Toutefois, le Tribunal des conflits a admis 3 hypothèses où l’Administration peut y recourir (T. conf. « Société immobilière de Saint-Just » 02/12/1902) :

• Si la loi le prévoit : par exemple, l’Administration peut prendre toute mesure pour faire cesser un bruit (article L571-17 du Code de l’environnement).

• S’il n’existe aucune autre voie de droit : pas de sanction pénale ou administrative possible.

• En cas d’urgence : comme l’affirmait Romieu « Lorsque la maison brûle, on ne va pas demander au juge l’autorisation d’y envoyer les pompiers ».

À défaut, l’Administration peut infliger des sanctions administratives qui font l’objet d’un contrôle juridictionnel approfondi. L’administré peut les attaquer par la voie du recours de plein contentieux.
 
Enfin, l’Administration peut demander au juge répressif d’infliger une sanction pénale à l’administré récalcitrant, lorsqu’un texte le prévoit.
 

La disparition de l’acte administratif unilatéral

 
La disparition de l’acte administratif unilatéral peut prendre la forme d’une abrogation ou d’un retrait.
 

L’abrogation met fin à l’existence et aux effets de l’acte seulement pour l’avenir, à l’image de la résiliation pour le contrat.

Le retrait met fin à l’existence et aux effets de l’acte pour l’avenir et pour le passé comme s’il n’avait jamais existé, à l’image de la nullité du contrat.

Dans les deux cas, il faut distinguer entre les actes créateurs de droits et les actes non créateurs de droit.
 

Les actes non créateurs de droits

 

Sont des actes non créateurs de droits : les règlements, les actes nuls et non avenus, les actes obtenus par fraude, les autorisations de police, les déclarations d’utilité publique, etc.

Concernant ces actes, l’Administration bénéficie d’une liberté d’abrogation. Le Conseil d’Etat précise qu’elle doit prendre des mesures transitoires pour respecter les situations contractuelles en cours. (CE « KPMG » 24/03/2006)

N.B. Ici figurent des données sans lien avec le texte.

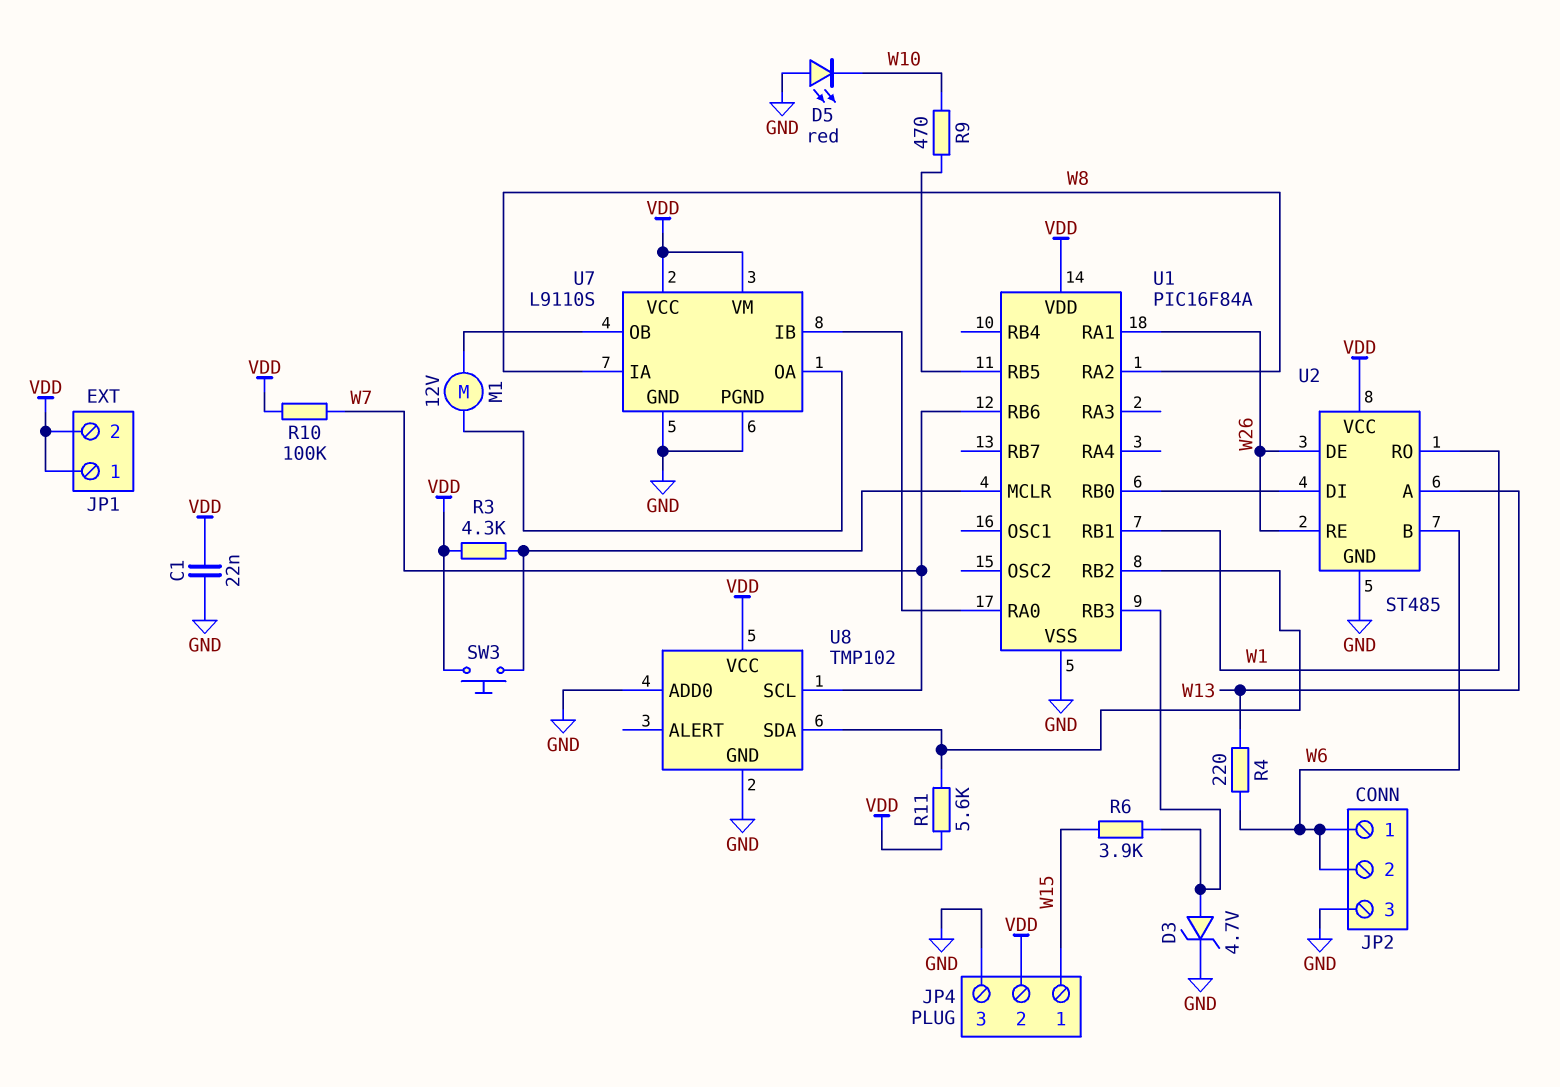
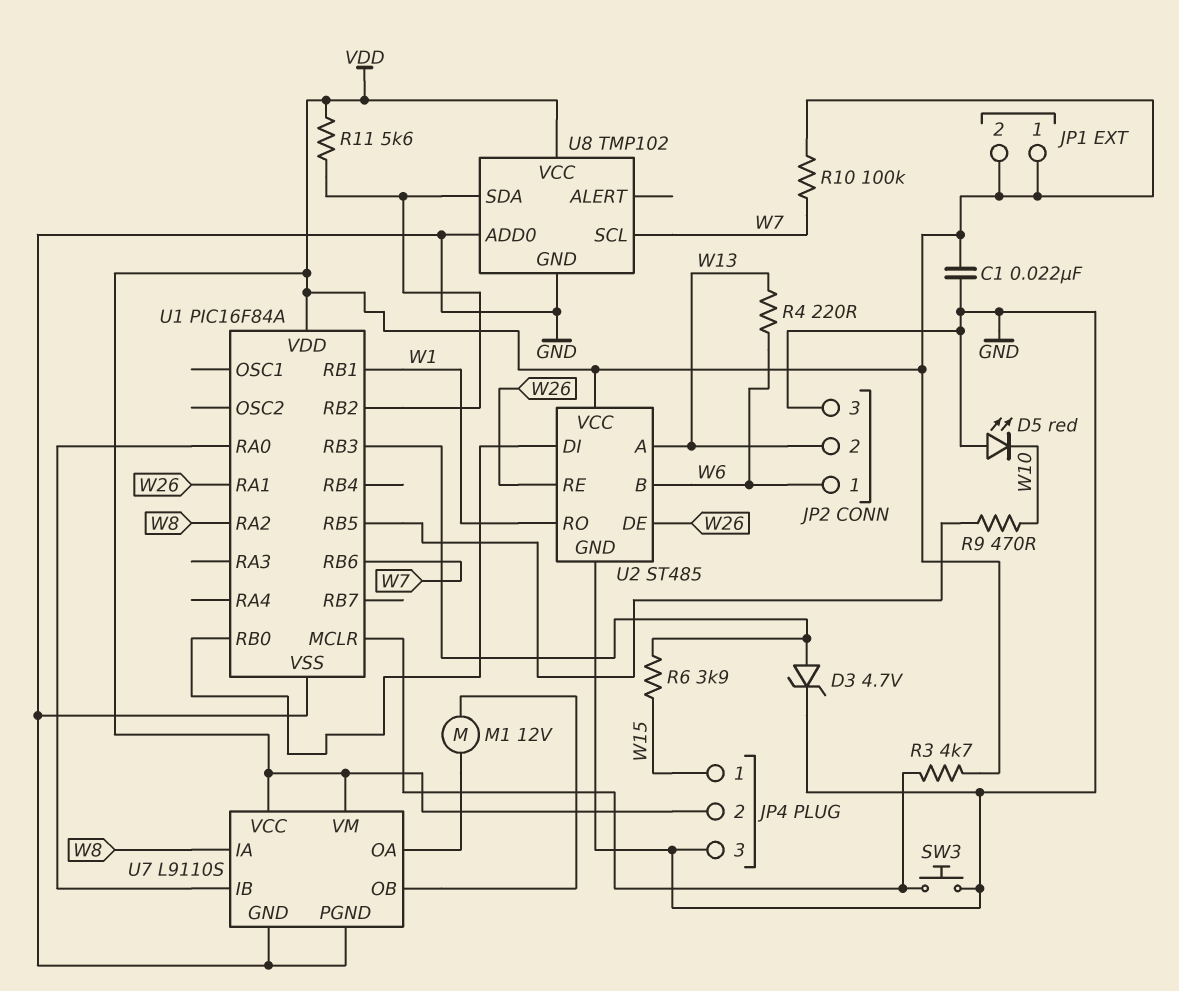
JP2 pin 2: W6 -> W13
R3: 4.3k (U1/MCLR, VDD) -> 4.7k (U1/MCLR, VDD)
SW3: button (U1/MCLR, VDD) -> button (GND, U1/MCLR)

Le retrait des actes non créateurs de droits n’est possible que s’il est illégal et si le retrait intervient dans un délai de 4 mois (article L243-3 du Code des relations entre le public et l’administration).
 

Les actes créateurs de droits

 

Sont des actes créateurs de droits : tous les autres actes.

Les actes créateurs de droits ne peuvent être abrogés ou retirés que dans un délai de 4 mois lorsqu’ils sont illégaux, à l’initiative de l’Administration ou sur demande d’un tiers (article L242-1 du Code des relations entre le public et l’administration).

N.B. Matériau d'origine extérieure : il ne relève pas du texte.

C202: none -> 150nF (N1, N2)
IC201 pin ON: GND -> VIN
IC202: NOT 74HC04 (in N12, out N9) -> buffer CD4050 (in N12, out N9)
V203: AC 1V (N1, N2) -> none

4. Les confusions à éviter

 
Te voilà rodé(e) à l’art de l’acte administratif unilatéral mais attention, il est encore possible de le confondre avec d’autres actes.
 

L’acte législatif

 

En principe, si un acte est pris par un organe législatif, l’acte sera législatif et non administratif : critère organique.

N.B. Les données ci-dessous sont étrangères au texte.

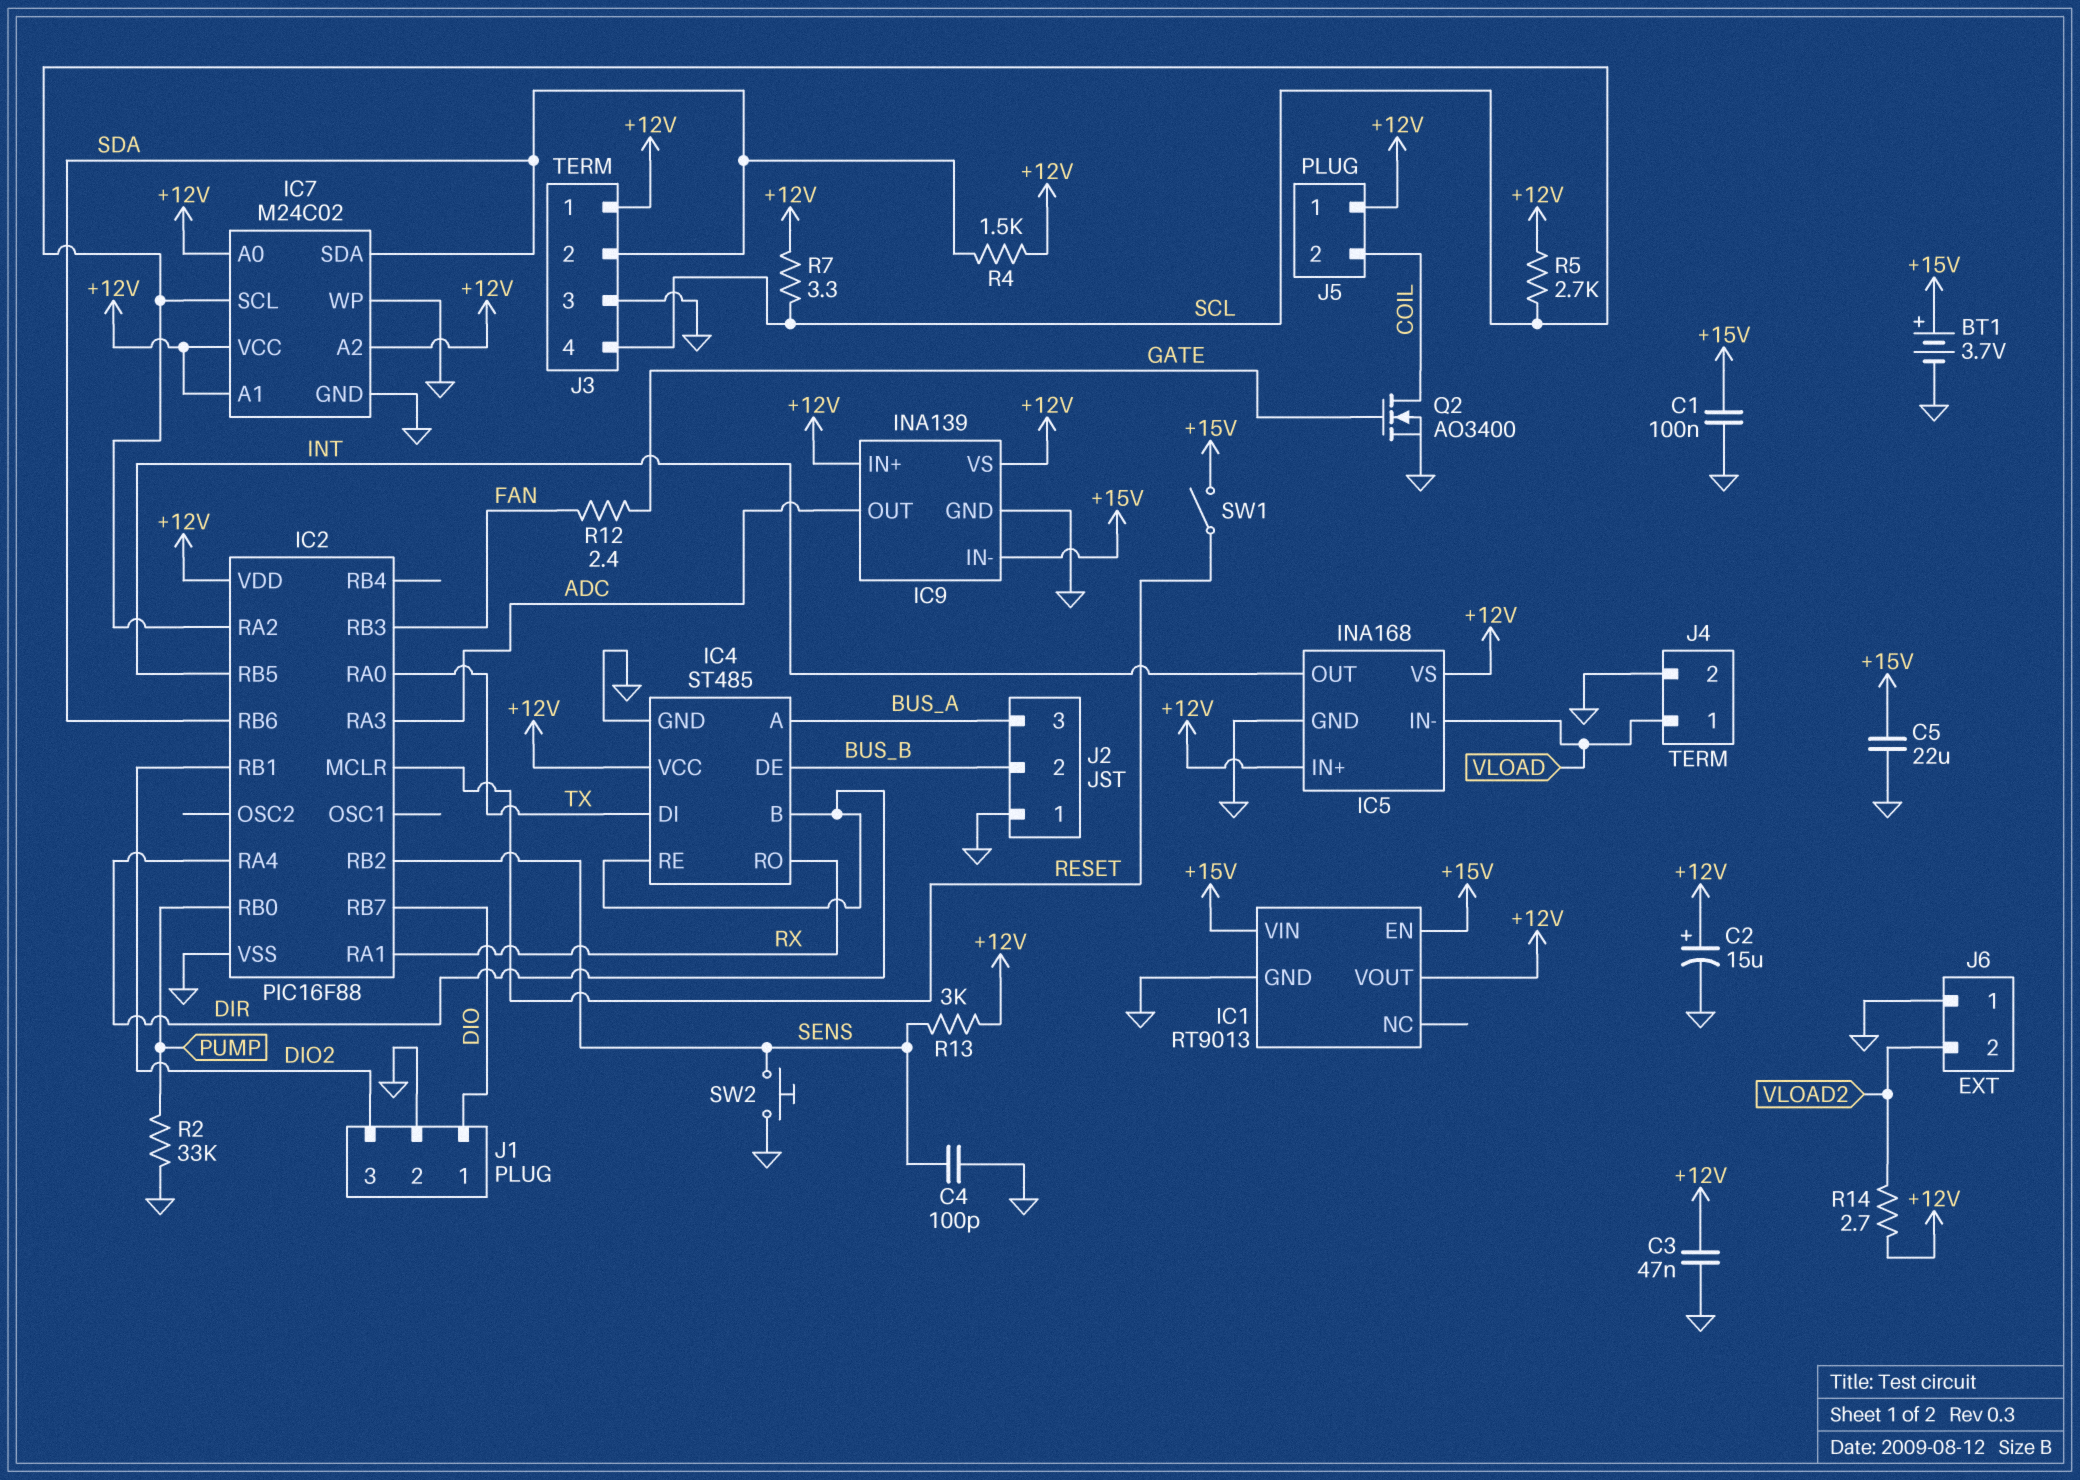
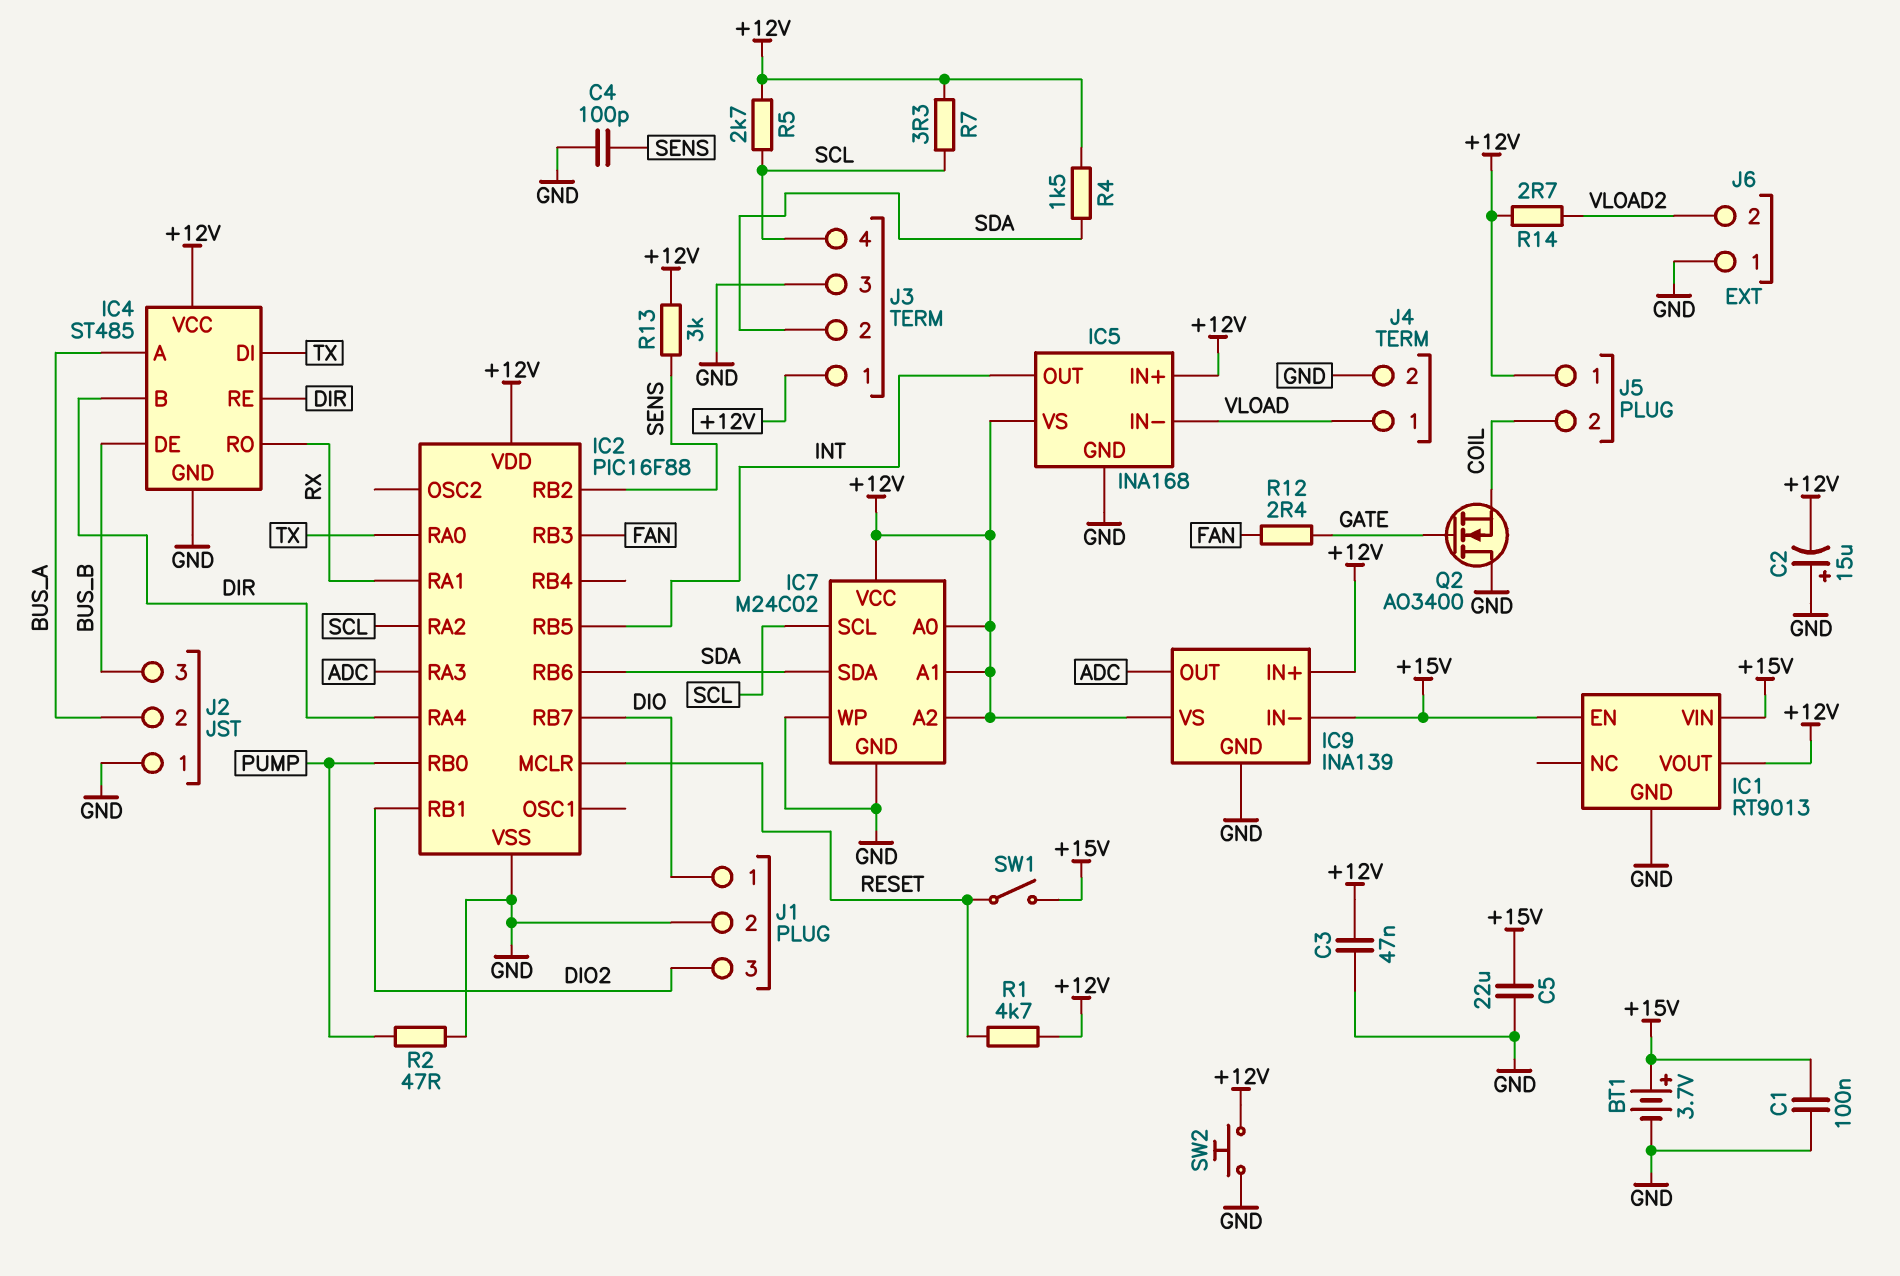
C2: 15uF (plus +12V, minus GND) -> 15uF (plus GND, minus +12V)
J2 pin 2: BUS_B -> BUS_A
J2 pin 3: BUS_A -> BUS_B
Q2: NMOS AO3400 (G GATE, D COIL, S GND) -> NMOS AO3400 (G GATE, D GND, S COIL)
R1: none -> 4.7k (+12V, RESET)
R2: 33k (GND, PUMP) -> 47 (GND, PUMP)
SW2: button (GND, SENS) -> button (+12V, GND)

Par exception, tous les actes individuels des assemblées parlementaires à propos de leurs agents sont des actes administratifs unilatéraux.
 

L’acte juridictionnel

 

Lorsque l’acte porte sur l’exécution du service de la justice, c’est un acte juridictionnel.

Ex : un arrêt du Conseil d’Etat, une décision des magistrats du parquet, etc.

Au contraire, lorsque l’acte porte sur l’organisation du service public de la justice, c’est un acte administratif unilatéral. (T. conf. « Préfet de la Guyane » 27/11/1952)

Ex : la création et la répartition de tribunaux judiciaires sur le territoire, les mesures individuelles concernant les magistrats judiciaires, etc.

La distinction entre les deux peut être encore plus subtile.
Les actes du juge d’application des peines qui modifient la durée ou la nature de la peine sont des actes juridictionnels. En revanche, ses autres actes sont des actes administratifs unilatéraux.

La grâce
 est un acte juridictionnel parce qu’elle n’efface pas la condamnation prononcée mais dispense de peine tandis que l’amnistie est un AAU parce qu’elle efface la condamnation prononcée. Le juge en déduit que cela ne peut donc plus se rattacher à aucun jugement. (CE « Electricité de Strasbourg » 24/11/1961)
 

L’acte de gouvernement

 

L’acte de gouvernement est un acte particulier, il émane des hautes autorités administratives et porte sur le domaine de la fonction gouvernementale.

Contrairement à l’acte administratif unilatéral, l’acte de gouvernement est insusceptible de tout recours juridictionnel.